The Chair for East Borderland Community Housing says it is extremely isolating when a senior from the Sprague area is forced to move to a personal care home in Vita, Steinbach or beyond. Yet, that is the reality facing Sprague residents at this time.

The group has been fundraising for many years to try and drum up the necessary support and dollars to build a 20-bed facility. Elsa Laing says to this day there is no 24-hour care facility for seniors in the Rural Municipality of Piney. East Borderland was formed in 2005, though Laing says prior to then, there were other groups lobbying for this.

"The need is so great that our optimism just remains alive," says Laing.

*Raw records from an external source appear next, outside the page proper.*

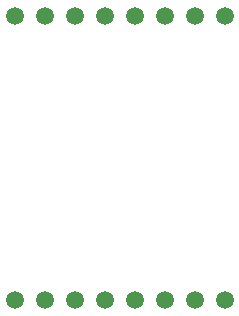
<source format=gbr>
%TF.GenerationSoftware,KiCad,Pcbnew,7.0.10-7.0.10~ubuntu22.04.1*%
%TF.CreationDate,2024-03-01T21:08:23-05:00*%
%TF.ProjectId,digit_8x9,64696769-745f-4387-9839-2e6b69636164,rev?*%
%TF.SameCoordinates,Original*%
%TF.FileFunction,Soldermask,Top*%
%TF.FilePolarity,Negative*%
%FSLAX46Y46*%
G04 Gerber Fmt 4.6, Leading zero omitted, Abs format (unit mm)*
G04 Created by KiCad (PCBNEW 7.0.10-7.0.10~ubuntu22.04.1) date 2024-03-01 21:08:23*
%MOMM*%
%LPD*%
G01*
G04 APERTURE LIST*
%ADD10C,1.500000*%
G04 APERTURE END LIST*
D10*
%TO.C,LED1*%
X83000000Y-69000000D03*
X85540000Y-69000000D03*
X88080000Y-69000000D03*
X90620000Y-69000000D03*
X93160000Y-69000000D03*
X95700000Y-69000000D03*
X98240000Y-69000000D03*
X100780000Y-69000000D03*
X100780000Y-45000000D03*
X98240000Y-45000000D03*
X95700000Y-45000000D03*
X93160000Y-45000000D03*
X90620000Y-45000000D03*
X88080000Y-45000000D03*
X85540000Y-45000000D03*
X83000000Y-45000000D03*
%TD*%
M02*

</source>
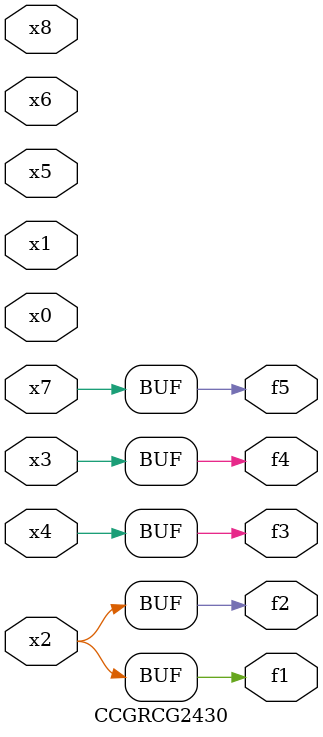
<source format=v>
module CCGRCG2430(
	input x0, x1, x2, x3, x4, x5, x6, x7, x8,
	output f1, f2, f3, f4, f5
);
	assign f1 = x2;
	assign f2 = x2;
	assign f3 = x4;
	assign f4 = x3;
	assign f5 = x7;
endmodule

</source>
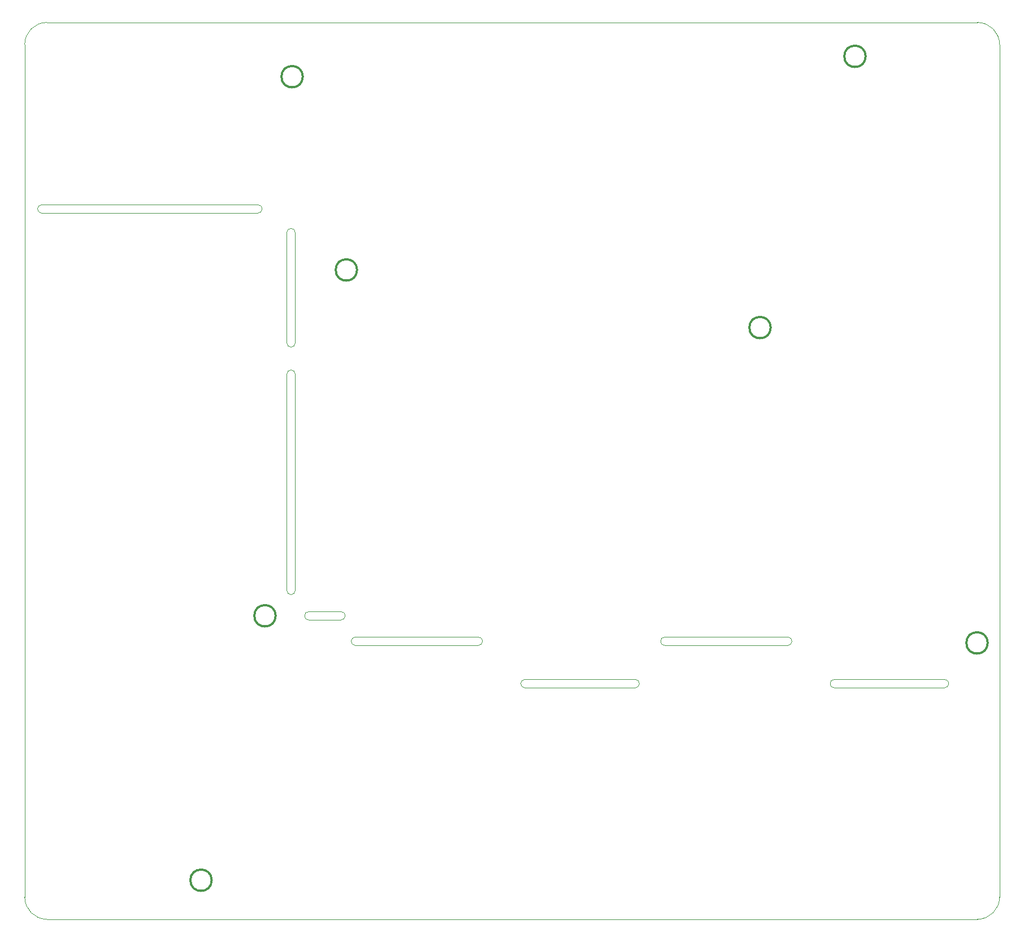
<source format=gm1>
G04 #@! TF.GenerationSoftware,KiCad,Pcbnew,(6.0.9)*
G04 #@! TF.CreationDate,2023-08-24T09:05:20+02:00*
G04 #@! TF.ProjectId,reflow_oven,7265666c-6f77-45f6-9f76-656e2e6b6963,rev?*
G04 #@! TF.SameCoordinates,Original*
G04 #@! TF.FileFunction,Profile,NP*
%FSLAX46Y46*%
G04 Gerber Fmt 4.6, Leading zero omitted, Abs format (unit mm)*
G04 Created by KiCad (PCBNEW (6.0.9)) date 2023-08-24 09:05:20*
%MOMM*%
%LPD*%
G01*
G04 APERTURE LIST*
G04 #@! TA.AperFunction,Profile*
%ADD10C,0.300000*%
G04 #@! TD*
G04 #@! TA.AperFunction,Profile*
%ADD11C,0.100000*%
G04 #@! TD*
G04 APERTURE END LIST*
D10*
X166113865Y-216458800D02*
G75*
G03*
X166113865Y-216458800I-1600000J0D01*
G01*
D11*
X185486865Y-177473800D02*
G75*
G03*
X185486865Y-176203800I35J635000D01*
G01*
X229555865Y-187633800D02*
G75*
G03*
X229555865Y-186363800I35J635000D01*
G01*
X187645865Y-180013800D02*
G75*
G03*
X187645865Y-181283800I35J-635000D01*
G01*
X177358865Y-140643800D02*
X177358865Y-173028800D01*
X140655865Y-115243800D02*
G75*
G03*
X140655865Y-116513800I35J-635000D01*
G01*
X138097865Y-218998800D02*
X138097865Y-91236800D01*
D10*
X264081865Y-93014800D02*
G75*
G03*
X264081865Y-93014800I-1600000J0D01*
G01*
D11*
X178628865Y-119434800D02*
X178628865Y-135944800D01*
X206060865Y-181283800D02*
G75*
G03*
X206060865Y-180013800I35J635000D01*
G01*
X284147865Y-91236800D02*
X284147865Y-218998800D01*
X234000865Y-180013800D02*
G75*
G03*
X234000865Y-181283800I35J-635000D01*
G01*
D10*
X187881865Y-125018800D02*
G75*
G03*
X187881865Y-125018800I-1600000J0D01*
G01*
X282369865Y-180898800D02*
G75*
G03*
X282369865Y-180898800I-1600000J0D01*
G01*
D11*
X206060865Y-180013800D02*
X187645865Y-180013800D01*
X252415865Y-180013800D02*
X234000865Y-180013800D01*
X280845865Y-222300800D02*
X141399865Y-222300800D01*
X275910865Y-186363800D02*
X259400865Y-186363800D01*
X173040865Y-115243800D02*
X140655865Y-115243800D01*
X252415865Y-181283800D02*
G75*
G03*
X252415865Y-180013800I35J635000D01*
G01*
X259400865Y-186363800D02*
G75*
G03*
X259400865Y-187633800I35J-635000D01*
G01*
X213045865Y-186363800D02*
G75*
G03*
X213045865Y-187633800I35J-635000D01*
G01*
X229555865Y-186363800D02*
X213045865Y-186363800D01*
X284147900Y-91236800D02*
G75*
G03*
X280845865Y-87934800I-3302000J0D01*
G01*
X275910865Y-187633800D02*
X259400865Y-187633800D01*
X180660865Y-176203800D02*
G75*
G03*
X180660865Y-177473800I35J-635000D01*
G01*
X180660865Y-176203800D02*
X185486865Y-176203800D01*
X141399865Y-87934765D02*
G75*
G03*
X138097865Y-91236800I35J-3302035D01*
G01*
X178628865Y-119434800D02*
G75*
G03*
X177358865Y-119434800I-635000J0D01*
G01*
X252415865Y-181283800D02*
X234000865Y-181283800D01*
X178628865Y-140643800D02*
X178628865Y-173028800D01*
X173040865Y-116513800D02*
X140655865Y-116513800D01*
X185486865Y-177473800D02*
X180660865Y-177473800D01*
D10*
X249857865Y-133654800D02*
G75*
G03*
X249857865Y-133654800I-1600000J0D01*
G01*
D11*
X177358865Y-173028800D02*
G75*
G03*
X178628865Y-173028800I635000J0D01*
G01*
X178628865Y-140643800D02*
G75*
G03*
X177358865Y-140643800I-635000J0D01*
G01*
X229555865Y-187633800D02*
X213045865Y-187633800D01*
X177358865Y-135944800D02*
G75*
G03*
X178628865Y-135944800I635000J0D01*
G01*
X275910865Y-187633800D02*
G75*
G03*
X275910865Y-186363800I35J635000D01*
G01*
X141399865Y-87934800D02*
X280845865Y-87934800D01*
X138097900Y-218998800D02*
G75*
G03*
X141399865Y-222300800I3302000J0D01*
G01*
X280845865Y-222300765D02*
G75*
G03*
X284147865Y-218998800I35J3301965D01*
G01*
D10*
X175689865Y-176834800D02*
G75*
G03*
X175689865Y-176834800I-1600000J0D01*
G01*
X179753865Y-96062800D02*
G75*
G03*
X179753865Y-96062800I-1600000J0D01*
G01*
D11*
X173040865Y-116513800D02*
G75*
G03*
X173040865Y-115243800I35J635000D01*
G01*
X206060865Y-181283800D02*
X187645865Y-181283800D01*
X177358865Y-119434800D02*
X177358865Y-135944800D01*
M02*

</source>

The goal is for the community to raise about $800,000. Laing guesses a new PCH could cost nearly $10 million. To date, the group has $150,000 in the bank, plus a $400,000 commitment from the RM of Piney. Laing says they also own the land where the home would be built. She notes the financial contribution is not the highest hurdle for them to cross.

"The biggest obstacle for us is to convince the government to do it for us," she says. "We're remote and we're disadvantaged in many ways because we don't have the masses of population, but our need is there."

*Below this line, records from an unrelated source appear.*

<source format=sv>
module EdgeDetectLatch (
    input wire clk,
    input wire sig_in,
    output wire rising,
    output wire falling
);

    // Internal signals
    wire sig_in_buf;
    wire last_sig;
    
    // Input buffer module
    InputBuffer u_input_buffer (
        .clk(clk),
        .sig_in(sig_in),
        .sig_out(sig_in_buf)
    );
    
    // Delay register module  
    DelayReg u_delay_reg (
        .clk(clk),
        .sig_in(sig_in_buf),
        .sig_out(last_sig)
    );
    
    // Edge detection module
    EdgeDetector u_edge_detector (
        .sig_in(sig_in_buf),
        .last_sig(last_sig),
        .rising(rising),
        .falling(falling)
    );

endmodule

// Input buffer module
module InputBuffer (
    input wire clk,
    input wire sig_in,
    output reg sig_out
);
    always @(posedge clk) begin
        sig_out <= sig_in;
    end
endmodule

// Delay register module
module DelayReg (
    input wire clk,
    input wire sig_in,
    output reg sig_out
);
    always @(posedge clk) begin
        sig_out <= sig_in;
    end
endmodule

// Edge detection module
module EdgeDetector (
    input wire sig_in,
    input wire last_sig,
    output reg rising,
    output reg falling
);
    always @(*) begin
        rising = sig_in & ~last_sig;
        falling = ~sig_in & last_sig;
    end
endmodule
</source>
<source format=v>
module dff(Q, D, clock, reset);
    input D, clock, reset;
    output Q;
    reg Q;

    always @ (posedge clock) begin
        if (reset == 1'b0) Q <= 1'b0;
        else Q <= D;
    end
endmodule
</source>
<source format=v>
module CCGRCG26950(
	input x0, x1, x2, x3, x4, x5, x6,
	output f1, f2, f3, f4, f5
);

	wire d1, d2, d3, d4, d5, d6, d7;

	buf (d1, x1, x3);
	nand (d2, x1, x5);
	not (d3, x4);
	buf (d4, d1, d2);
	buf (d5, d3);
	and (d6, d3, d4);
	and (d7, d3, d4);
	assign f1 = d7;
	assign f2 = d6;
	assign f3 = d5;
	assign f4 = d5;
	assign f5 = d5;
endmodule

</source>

Laing says with the change in government, their lobbying efforts have slowed a little but she says because of the needs in their municipality, the province needs to look at this.

"Moving to a care home is extremely isolating at best," says Laing. "But when you are pulled out of your community for such a great distance it's extremely isolating for them."

Laing says when a senior doesn't live close to friends or family, they get fewer visitors, making them feel all the more isolated.

East Borderland Community Housing is holding a book sale this week at Clearspring Centre in Steinbach. This is the 8th annual sale. Laing says their goal each year is to raise $5,000 at the sale.